Every day a bunch of food-lovers submit photos, recipes and links to the food section of Reddit.com, and every day fellow "redditors" discuss why they love or hate the posts. As with all Reddit submissions, the more "upvotes" the community gives a comment the higher it appears on a page. The more downvotes, the more likely the comment is to be hidden or overlooked.
"It looks wasteful and gross, I wouldn’t want to eat it. And I’m a fat guy with a beard." — MactheDog (Reddit).
But what happens when redditors can’t agree, and a relatively equal number of people love and hate a comment? For the past year, Reddit has been flagging these remarks as "controversial," a label based on the ratio of upvotes to downvotes, despite total number of comments in a thread. Eater worked with a dataset of more than one billion Reddit comments, collected by one ambitious Reddit user, to discover the types of stories that rile up self-professed foodies.
Overall, the data challenges the popular notion that Reddit communities are particularly volatile. Only four percent of the nearly 50,000 posts submitted to the r/food subreddit since 2014 have controversial comments. Of that group, 95 percent have less than 30 controversial comments.
But when a post does divide the community, it tends to fall in one of a few categories. Here now, five topics that tend to spark a foodie-redditor freak-out, plus a look at the 25 Reddit posts that netted the most controversial comments:
Do you consider deep-dish to be real pizza? Would you eat it with ranch dressing, or wash it down with a can of Blue Ribbon? Chicagoans, Texans, and Portlandian hipsters might, and they will defend their rights to do so if challenged on Reddit.
In a post called "Giordano's," redditor the_YED gives a ranking of Chicago’s best deep dish. Out of 1,200 comments on the post, "That's not pizza," is the most controversial, followed by, "Nice quiche!"
Other fights about regional eating habits include the irony of the lack of irony of drinking Pabst Blue Ribbon (PBR) beer in Portland and whether or not In-N-Out Burger is overrated.
Alternative Cooking Methods
Picture aspiring chefs attempting to perfect complicated recipes before nervously presenting them to a panel of expert judges. The judges then critique everything about the dish, from cooking technique to doneness. This isn’t a scene from MasterChef, it’s a typical post in r/food, except the "expert judges" are self-appointed and always at odds.
Take this sous vide rack of lamb with garlic mustard crust, where many people out of 473 comments debated: Is it done or is it raw?
It doesn’t take much for you — or in the case of the burgers, 1,342 commenters — to be the judge.
Like the amateur food judges, self-appointed dietitians and nutritionists have been the source of r/food controversy. Churro ice cream sandwiches from Disney World may sound like a dream come true for for some boys and girls, but according to one of the nearly 600 Reddit users who commented on the post about it, it’s "more like 900 calories gone to waste :)"
Fortunately, the fact that these comments are "controversial" means there are a ton of users who disagree with the rudeness. It also means an equal number agree.

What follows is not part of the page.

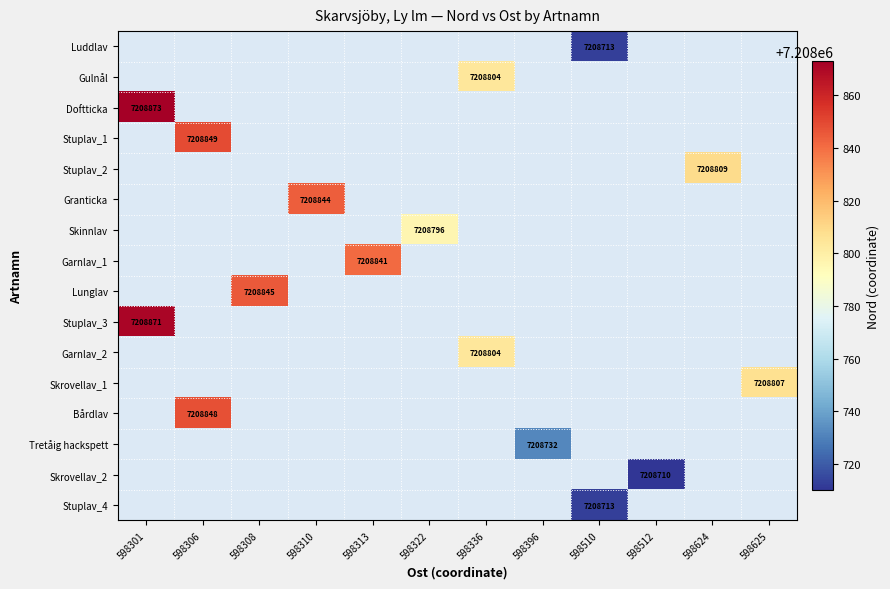

At 598624, list the series in order from smallest to largest.

Luddlav, Gulnål, Doftticka, Stuplav_1, Stuplav_2, Granticka, Skinnlav, Garnlav_1, Lunglav, Stuplav_3, Garnlav_2, Skrovellav_1, Bårdlav, Tretåig hackspett, Skrovellav_2, Stuplav_4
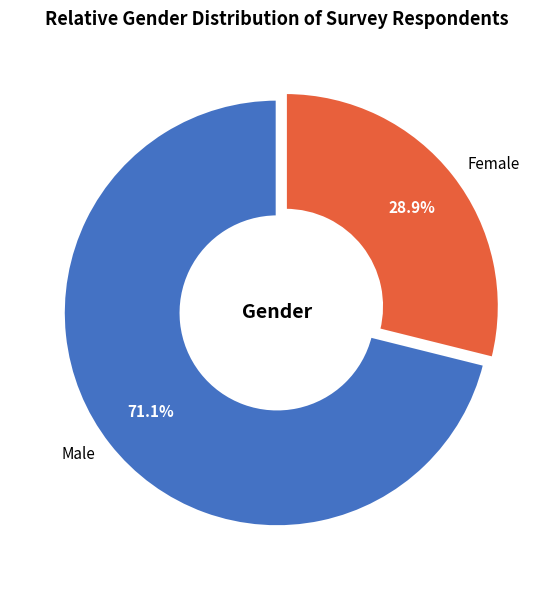

Which category has the biggest portion of the pie?

Male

The stark contrast between various world cuisines is highlighted in controversial stories about international food. This Swedish school lunch had 2,000 redditors commenting, many battling anti-American sentiments.
The so-called shooter sandwich began as an experiment in 2010 by Tim Hayward, a London-based food writer who wanted to turn the Beef Wellington into a portable sandwich. The cook stuffed steaks, mushrooms, and herbs into a loaf of bread and used weights to flatten it into a hand-held sandwich. After that, folks around the web began trying their own versions and posting the results online. Reddit has had enough of it, though. A shooter sandwich tops the list of most controversial Reddit posts. Two others are in the top 25.
This is what happens when some people find a food meme to be A) unappetizing B) a waste of food C) a waste of money and D) an excuse to impress people.
But the controversy can be more of a turn-off.
But a little controversy shouldn't steer potential food redditors away from the subreddit. Remember, r/food subscribers are in agreement more than 95 percent of time. Whether this agreement is positive or negative, is another story.